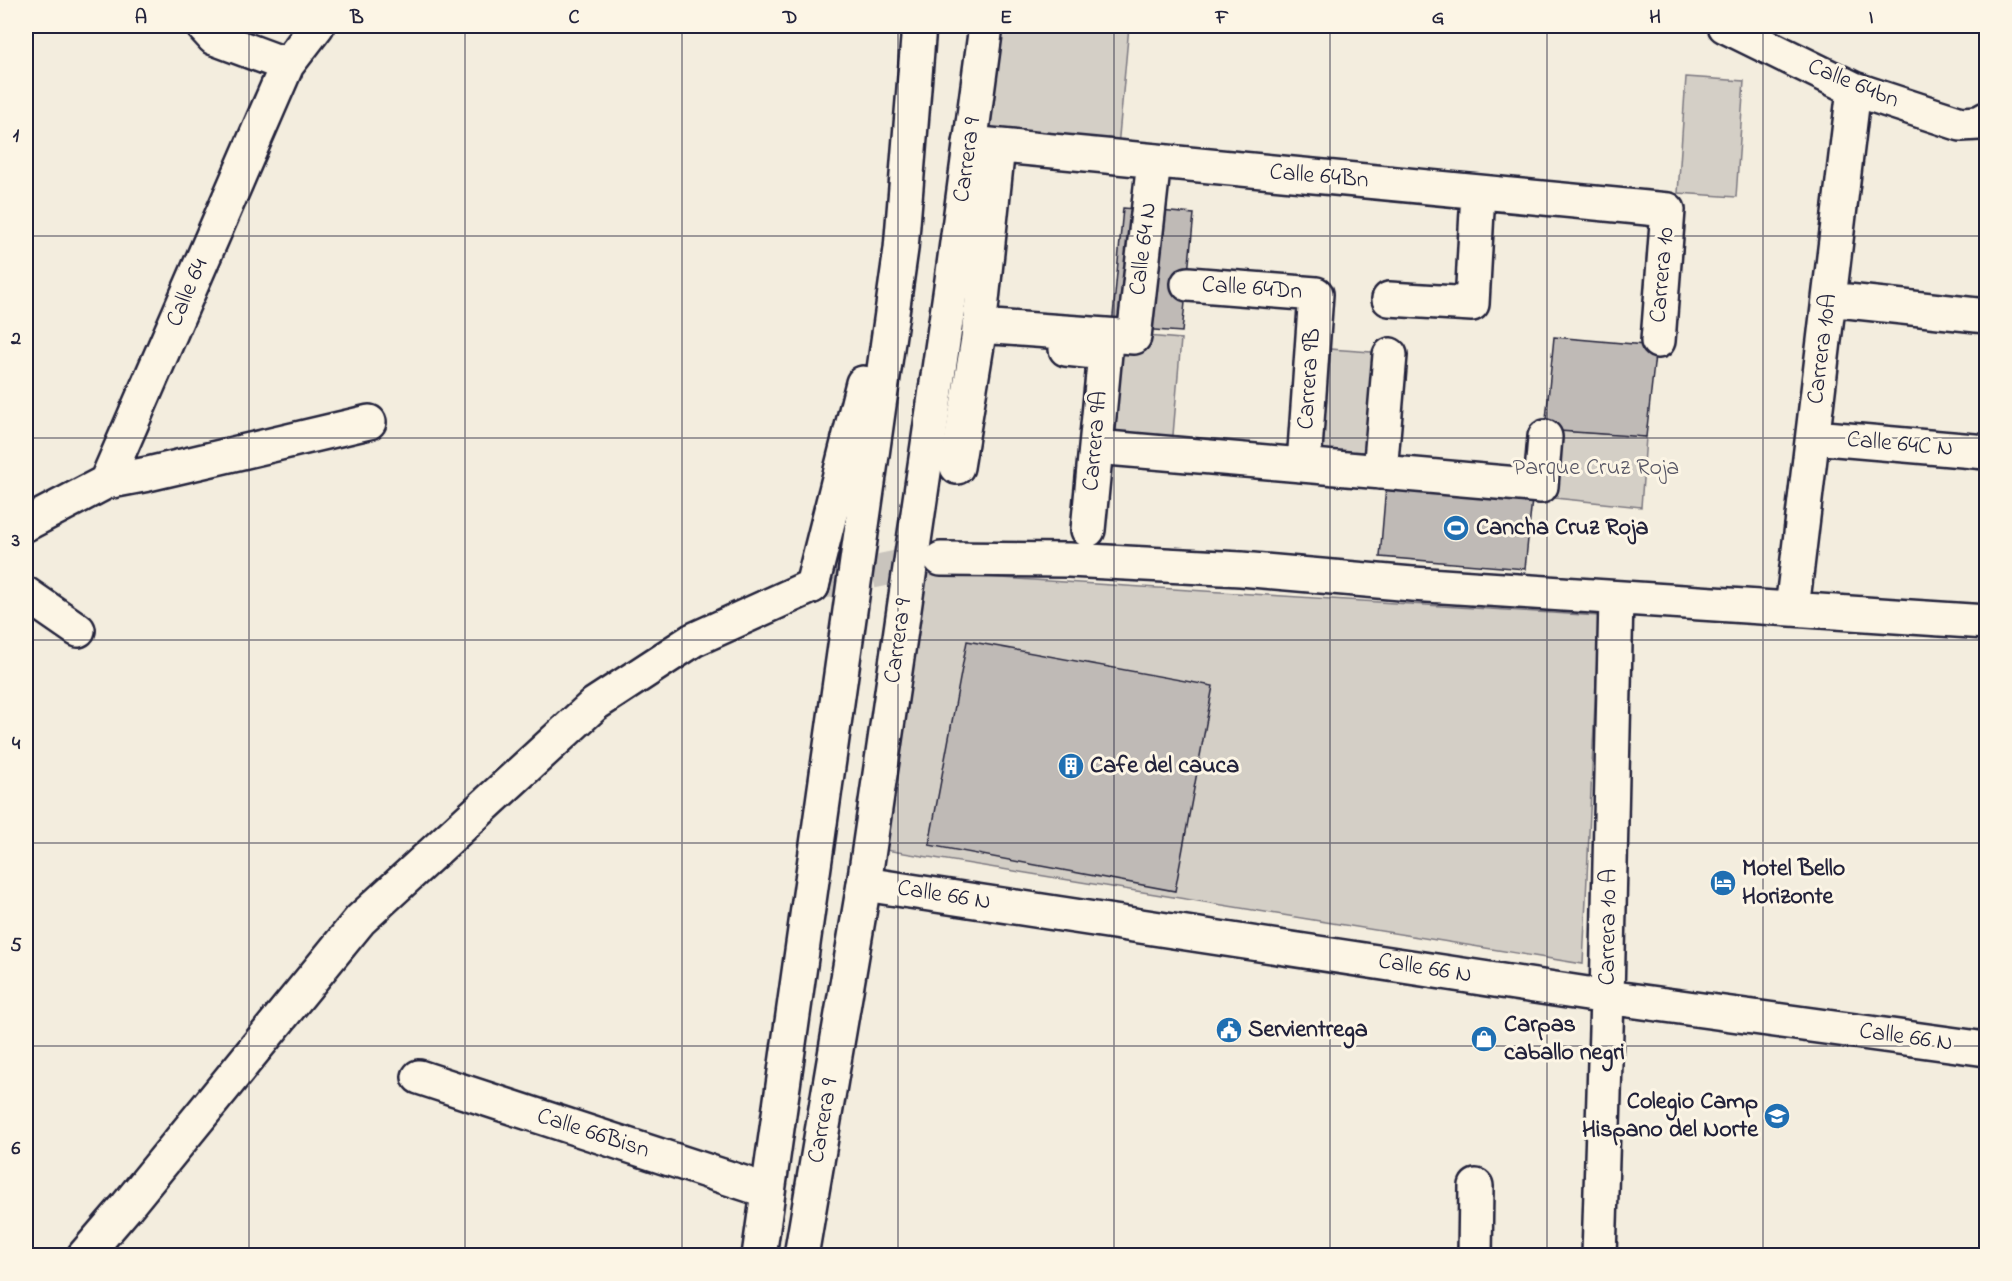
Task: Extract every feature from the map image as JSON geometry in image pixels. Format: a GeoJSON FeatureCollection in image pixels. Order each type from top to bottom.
{"type":"FeatureCollection","features":[{"type":"Feature","properties":{"kind":"street"},"geometry":{"type":"LineString","coordinates":[[203,26],[214,38],[287,65]]}},
{"type":"Feature","properties":{"kind":"street","name":"Calle 64"},"geometry":{"type":"LineString","coordinates":[[106,482],[287,65],[317,26]]}},
{"type":"Feature","properties":{"kind":"street","name":"Carrera 9"},"geometry":{"type":"LineString","coordinates":[[759,1256],[901,249],[919,26]]}},
{"type":"Feature","properties":{"kind":"street","name":"Carrera 9"},"geometry":{"type":"LineString","coordinates":[[801,1256],[984,145],[986,26]]}},
{"type":"Feature","properties":{"kind":"street","name":"Calle 64bn"},"geometry":{"type":"LineString","coordinates":[[1725,26],[1854,89],[1960,124],[1979,123],[1986,119]]}},
{"type":"Feature","properties":{"kind":"street","name":"Carrera 10A"},"geometry":{"type":"LineString","coordinates":[[1792,609],[1854,89]]}},
{"type":"Feature","properties":{"kind":"street"},"geometry":{"type":"LineString","coordinates":[[957,467],[978,333],[984,145]]}},
{"type":"Feature","properties":{"kind":"street","name":"Calle 64Bn"},"geometry":{"type":"LineString","coordinates":[[984,145],[1668,210]]}},
{"type":"Feature","properties":{"kind":"street","name":"Calle 64 N"},"geometry":{"type":"LineString","coordinates":[[978,333],[1134,337],[1154,161]]}},
{"type":"Feature","properties":{"kind":"street"},"geometry":{"type":"LineString","coordinates":[[1389,298],[1472,304],[1478,192]]}},
{"type":"Feature","properties":{"kind":"street","name":"Carrera 10"},"geometry":{"type":"LineString","coordinates":[[1658,341],[1668,210]]}},
{"type":"Feature","properties":{"kind":"street"},"geometry":{"type":"LineString","coordinates":[[84,1256],[360,920],[595,704],[693,640],[818,584],[863,385],[901,249]]}},
{"type":"Feature","properties":{"kind":"street","name":"Calle 64Dn"},"geometry":{"type":"LineString","coordinates":[[1188,284],[1316,294]]}},
{"type":"Feature","properties":{"kind":"street","name":"Carrera 9B"},"geometry":{"type":"LineString","coordinates":[[1305,464],[1316,294]]}},
{"type":"Feature","properties":{"kind":"street"},"geometry":{"type":"LineString","coordinates":[[1829,299],[1986,316]]}},
{"type":"Feature","properties":{"kind":"street","name":"Carrera 9A"},"geometry":{"type":"LineString","coordinates":[[978,333],[1105,353],[1088,530]]}},
{"type":"Feature","properties":{"kind":"street"},"geometry":{"type":"LineString","coordinates":[[1380,472],[1390,354]]}},
{"type":"Feature","properties":{"kind":"street"},"geometry":{"type":"LineString","coordinates":[[26,524],[106,482],[369,422]]}},
{"type":"Feature","properties":{"kind":"street"},"geometry":{"type":"LineString","coordinates":[[1096,447],[1540,486],[1545,437]]}},
{"type":"Feature","properties":{"kind":"street","name":"Calle 64C N"},"geometry":{"type":"LineString","coordinates":[[1813,437],[1986,452]]}},
{"type":"Feature","properties":{"kind":"street"},"geometry":{"type":"LineString","coordinates":[[941,558],[1069,560],[1241,569],[1412,584],[1986,622]]}},
{"type":"Feature","properties":{"kind":"street"},"geometry":{"type":"LineString","coordinates":[[26,594],[78,630]]}},
{"type":"Feature","properties":{"kind":"street","name":"Carrera 10 A"},"geometry":{"type":"LineString","coordinates":[[1599,1256],[1608,997],[1616,598]]}},
{"type":"Feature","properties":{"kind":"street","name":"Calle 66 N"},"geometry":{"type":"LineString","coordinates":[[864,884],[1608,997],[1986,1049]]}},
{"type":"Feature","properties":{"kind":"street","name":"Calle 66Bisn"},"geometry":{"type":"LineString","coordinates":[[419,1077],[768,1191]]}},
{"type":"Feature","properties":{"kind":"street"},"geometry":{"type":"LineString","coordinates":[[1475,1256],[1476,1186]]}},
{"type":"Feature","properties":{"kind":"green space"},"geometry":{"type":"Polygon","coordinates":[[[996,26],[1129,26],[1118,147],[980,137],[996,26]]]}},
{"type":"Feature","properties":{"kind":"green space"},"geometry":{"type":"Polygon","coordinates":[[[1686,77],[1744,81],[1736,197],[1678,193],[1686,77]]]}},
{"type":"Feature","properties":{"kind":"green space"},"geometry":{"type":"Polygon","coordinates":[[[1112,333],[1181,339],[1172,447],[1102,441],[1112,333]]]}},
{"type":"Feature","properties":{"kind":"green space"},"geometry":{"type":"Polygon","coordinates":[[[1316,348],[1385,353],[1377,468],[1308,461],[1316,348]]]}},
{"type":"Feature","properties":{"kind":"green space","name":"Parque Cruz Roja"},"geometry":{"type":"Polygon","coordinates":[[[1550,430],[1646,437],[1641,507],[1545,497],[1550,430]]]}},
{"type":"Feature","properties":{"kind":"green space"},"geometry":{"type":"Polygon","coordinates":[[[923,573],[1599,616],[1583,964],[879,849],[923,573]]]}},
{"type":"Feature","properties":{"kind":"building"},"geometry":{"type":"Polygon","coordinates":[[[1123,208],[1194,214],[1182,332],[1112,327],[1123,208]]]}},
{"type":"Feature","properties":{"kind":"building"},"geometry":{"type":"Polygon","coordinates":[[[1554,337],[1656,346],[1646,437],[1545,430],[1554,337]]]}},
{"type":"Feature","properties":{"kind":"building","name":"Cancha Cruz Roja"},"geometry":{"type":"Polygon","coordinates":[[[1386,486],[1532,499],[1525,569],[1380,557],[1386,486]]]}},
{"type":"Feature","properties":{"kind":"building","name":"Cafe del cauca"},"geometry":{"type":"Polygon","coordinates":[[[967,641],[1213,686],[1175,891],[929,845],[967,641]]]}},
{"type":"Feature","properties":{"kind":"tunnel"},"geometry":{"type":"LineString","coordinates":[[824,582],[936,559]]}},
{"type":"Feature","properties":{"kind":"place","name":"Cancha Cruz Roja"},"geometry":{"type":"Point","coordinates":[1456,528]}},
{"type":"Feature","properties":{"kind":"place","name":"Cafe del cauca"},"geometry":{"type":"Point","coordinates":[1071,766]}},
{"type":"Feature","properties":{"kind":"place","name":"Motel Bello Horizonte"},"geometry":{"type":"Point","coordinates":[1723,883]}},
{"type":"Feature","properties":{"kind":"place","name":"Servientrega"},"geometry":{"type":"Point","coordinates":[1229,1030]}},
{"type":"Feature","properties":{"kind":"place","name":"Carpas caballo negri"},"geometry":{"type":"Point","coordinates":[1484,1039]}},
{"type":"Feature","properties":{"kind":"place","name":"Colegio Camp Hispano del Norte"},"geometry":{"type":"Point","coordinates":[1777,1116]}}]}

───

Exercise aim: Line count for "Polygon": state how many lines of the records contain it, and give only the number.

Written solution: 10